Abstract
Computational characterization of multiple Histidine (His) post-translational-modifications (PTM) at enzyme active sites complements tedious experimental characterization in proteins-of-unknown-functions (PUFs) and domain-of-unknown-functions (DUFs). There are only a handful of Histidine-PTM-prediction-tools and those also annotate only a single function. Here, we addressed the problem using artificial neural networks on functional histidine dataset curated from enzyme (protein) sequences available in UniProt database (sample size n = 1584). The convolution-neural-network (CNN) model (‘Hist-i-fy’) performed the best with 75% overall accuracy/F1-score. A case study was performed on histidine-phosphorylation (n = 34) obtained from mass spectroscopy data. For the first time, we report multiple His-PTM-prediction-tool (https://histify.streamlit.app/& https://github.com/dibyansu24-maker/Histify), with optimal performance.

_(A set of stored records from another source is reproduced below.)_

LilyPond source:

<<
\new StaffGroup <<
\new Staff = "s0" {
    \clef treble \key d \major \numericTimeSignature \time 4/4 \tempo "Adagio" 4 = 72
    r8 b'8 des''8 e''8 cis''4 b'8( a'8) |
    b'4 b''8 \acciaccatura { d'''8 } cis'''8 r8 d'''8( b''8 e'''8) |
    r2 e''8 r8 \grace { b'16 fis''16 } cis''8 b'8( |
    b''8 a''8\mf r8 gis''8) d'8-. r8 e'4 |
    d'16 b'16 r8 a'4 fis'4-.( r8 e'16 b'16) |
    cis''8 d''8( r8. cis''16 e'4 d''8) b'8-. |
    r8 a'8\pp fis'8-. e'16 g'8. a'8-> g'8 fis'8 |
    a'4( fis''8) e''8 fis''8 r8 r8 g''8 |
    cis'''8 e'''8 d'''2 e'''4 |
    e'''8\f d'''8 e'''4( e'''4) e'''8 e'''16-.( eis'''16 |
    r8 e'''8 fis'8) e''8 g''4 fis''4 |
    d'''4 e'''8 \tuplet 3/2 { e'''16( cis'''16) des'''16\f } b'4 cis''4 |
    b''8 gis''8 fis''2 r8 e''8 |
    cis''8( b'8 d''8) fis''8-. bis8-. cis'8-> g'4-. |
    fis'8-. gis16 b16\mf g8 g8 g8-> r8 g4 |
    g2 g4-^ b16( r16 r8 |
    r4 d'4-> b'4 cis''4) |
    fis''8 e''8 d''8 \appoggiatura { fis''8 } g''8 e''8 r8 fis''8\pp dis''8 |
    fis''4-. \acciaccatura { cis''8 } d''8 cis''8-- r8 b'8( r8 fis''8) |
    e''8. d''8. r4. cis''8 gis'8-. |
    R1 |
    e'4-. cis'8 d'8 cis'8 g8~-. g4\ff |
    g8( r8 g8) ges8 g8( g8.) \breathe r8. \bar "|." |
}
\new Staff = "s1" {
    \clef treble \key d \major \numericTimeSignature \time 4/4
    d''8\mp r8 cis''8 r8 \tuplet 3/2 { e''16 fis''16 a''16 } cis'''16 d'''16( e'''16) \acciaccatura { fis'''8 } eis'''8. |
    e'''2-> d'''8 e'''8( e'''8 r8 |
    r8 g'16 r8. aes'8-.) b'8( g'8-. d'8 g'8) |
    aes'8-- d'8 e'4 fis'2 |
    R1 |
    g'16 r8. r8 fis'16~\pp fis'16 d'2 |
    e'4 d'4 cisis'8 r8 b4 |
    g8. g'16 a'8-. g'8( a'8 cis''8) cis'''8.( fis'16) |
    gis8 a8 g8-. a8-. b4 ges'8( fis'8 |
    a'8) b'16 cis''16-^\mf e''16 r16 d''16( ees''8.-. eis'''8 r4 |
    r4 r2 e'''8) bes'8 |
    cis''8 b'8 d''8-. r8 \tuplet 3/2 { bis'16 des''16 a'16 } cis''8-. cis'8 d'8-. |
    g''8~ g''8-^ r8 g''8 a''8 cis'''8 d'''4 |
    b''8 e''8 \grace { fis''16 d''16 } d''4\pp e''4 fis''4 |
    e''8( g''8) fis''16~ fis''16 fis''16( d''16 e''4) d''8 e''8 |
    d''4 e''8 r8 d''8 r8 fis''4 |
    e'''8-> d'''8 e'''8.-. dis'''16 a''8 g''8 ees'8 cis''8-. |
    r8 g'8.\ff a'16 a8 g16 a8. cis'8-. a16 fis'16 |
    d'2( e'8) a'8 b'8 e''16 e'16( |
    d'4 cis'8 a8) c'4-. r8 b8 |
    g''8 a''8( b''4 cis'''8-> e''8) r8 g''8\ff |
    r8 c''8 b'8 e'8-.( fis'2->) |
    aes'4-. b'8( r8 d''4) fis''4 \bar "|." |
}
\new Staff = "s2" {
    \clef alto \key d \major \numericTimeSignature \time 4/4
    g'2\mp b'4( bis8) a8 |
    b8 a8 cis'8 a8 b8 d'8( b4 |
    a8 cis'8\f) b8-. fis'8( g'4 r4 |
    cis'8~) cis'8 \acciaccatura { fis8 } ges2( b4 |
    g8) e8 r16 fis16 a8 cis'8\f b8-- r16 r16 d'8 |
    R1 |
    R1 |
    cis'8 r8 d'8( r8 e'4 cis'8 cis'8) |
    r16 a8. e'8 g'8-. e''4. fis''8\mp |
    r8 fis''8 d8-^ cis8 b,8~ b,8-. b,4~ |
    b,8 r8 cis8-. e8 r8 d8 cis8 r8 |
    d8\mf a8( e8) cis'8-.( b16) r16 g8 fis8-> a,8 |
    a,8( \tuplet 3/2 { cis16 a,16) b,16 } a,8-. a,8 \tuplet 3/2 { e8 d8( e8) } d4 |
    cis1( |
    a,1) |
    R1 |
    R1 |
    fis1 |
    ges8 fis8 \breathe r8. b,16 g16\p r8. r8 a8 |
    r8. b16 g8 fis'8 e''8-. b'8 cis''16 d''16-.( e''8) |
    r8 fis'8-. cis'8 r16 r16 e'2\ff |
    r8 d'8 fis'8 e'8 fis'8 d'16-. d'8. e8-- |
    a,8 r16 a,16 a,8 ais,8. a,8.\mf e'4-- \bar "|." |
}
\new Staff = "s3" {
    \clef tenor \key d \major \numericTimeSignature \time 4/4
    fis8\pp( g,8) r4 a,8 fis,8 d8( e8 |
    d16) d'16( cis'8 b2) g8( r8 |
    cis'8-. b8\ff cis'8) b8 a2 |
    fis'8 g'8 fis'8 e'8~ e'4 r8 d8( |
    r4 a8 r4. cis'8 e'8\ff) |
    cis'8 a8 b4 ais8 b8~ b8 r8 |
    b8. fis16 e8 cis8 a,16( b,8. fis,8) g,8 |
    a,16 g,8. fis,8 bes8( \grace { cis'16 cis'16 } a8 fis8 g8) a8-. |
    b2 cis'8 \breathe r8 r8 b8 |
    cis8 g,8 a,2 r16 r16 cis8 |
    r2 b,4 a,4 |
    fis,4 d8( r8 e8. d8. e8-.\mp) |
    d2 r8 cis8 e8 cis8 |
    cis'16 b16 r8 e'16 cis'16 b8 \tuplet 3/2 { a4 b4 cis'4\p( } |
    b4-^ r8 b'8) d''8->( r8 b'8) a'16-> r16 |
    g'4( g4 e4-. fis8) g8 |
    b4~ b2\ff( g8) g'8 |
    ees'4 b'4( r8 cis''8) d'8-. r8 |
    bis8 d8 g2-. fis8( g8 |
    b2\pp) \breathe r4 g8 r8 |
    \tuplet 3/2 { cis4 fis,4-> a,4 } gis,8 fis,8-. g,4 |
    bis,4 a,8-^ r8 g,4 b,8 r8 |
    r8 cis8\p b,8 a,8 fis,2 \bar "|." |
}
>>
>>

The inputs to the tool are (i) protein sequence containing histidine, and (ii) the histidine residue number. Prediction output is one out of the eight histidine functions—acetylation, ribosylation, glycosylation, hydroxylation, methylation, oxidation, phosphorylation, and protein splicing.
Communicated by Ramaswamy H. Sarma
Disclosure statement
No potential conflict of interest was reported by the author(s).